Allegory in Stalker has proven that film has the possibility of creating multiple viewpoints on a same text. One can say a multiple vertical analysis of the same horizontal text. This is the very essence of the transition from a magical-associative mode of representation to an allegorical-dissociative mode of representation as discussed at the start of this paper. The observed object can mean anything and is a very subjective experience. Allegory in film can be applied very subtle and thereby create a very complex structure similar to that of a novel. If you add the dual quality of film, a verbal dimension and a visual dimension and we can conclude that film is the ideal medium for allegorical representations. This also describes the supplemtary nature of allegory to a certain extend. The original piece of art does not change but is interpreted to a multitude of different lenses. The comparison between Stalker and Karen Hanssen’s allegorizing of Gerard ter Borch is an interesting one to make.
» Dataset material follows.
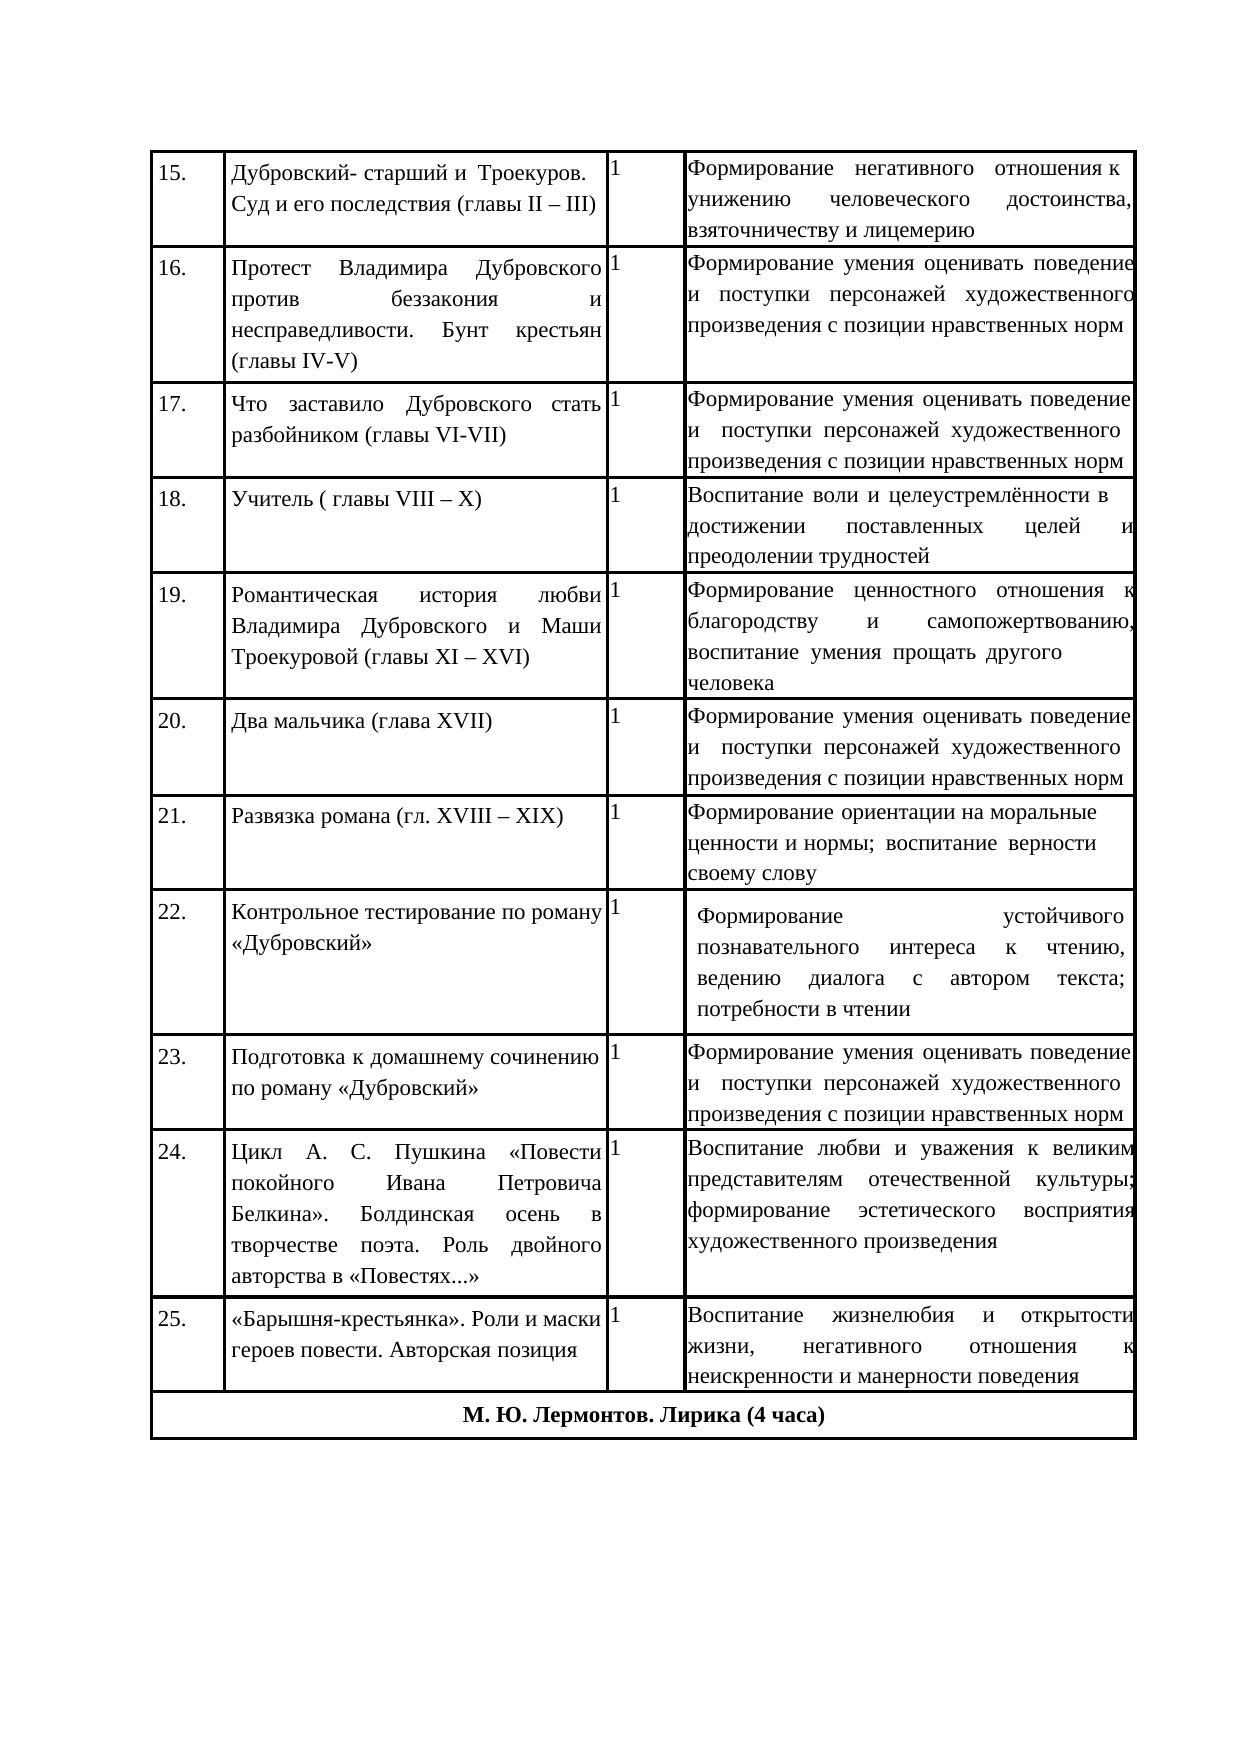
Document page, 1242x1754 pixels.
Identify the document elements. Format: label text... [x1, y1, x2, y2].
Karen Hanssen could never have achieved here multitude of representations within just one piece of art. That’s why she has created a series of manipulated paintings of Gerard ter Borch. Stalker is essentially one piece of art that achieves the same multitude of representations just by enlarging different elements of the film. Allegory in film is a supplement even more so than in other forms of visual arts. A one and a half hour long film gives many opportunities of interpretation that a photograph or sculpture does not offer. There lies the strength and weakness of the moving picture concerning allegory.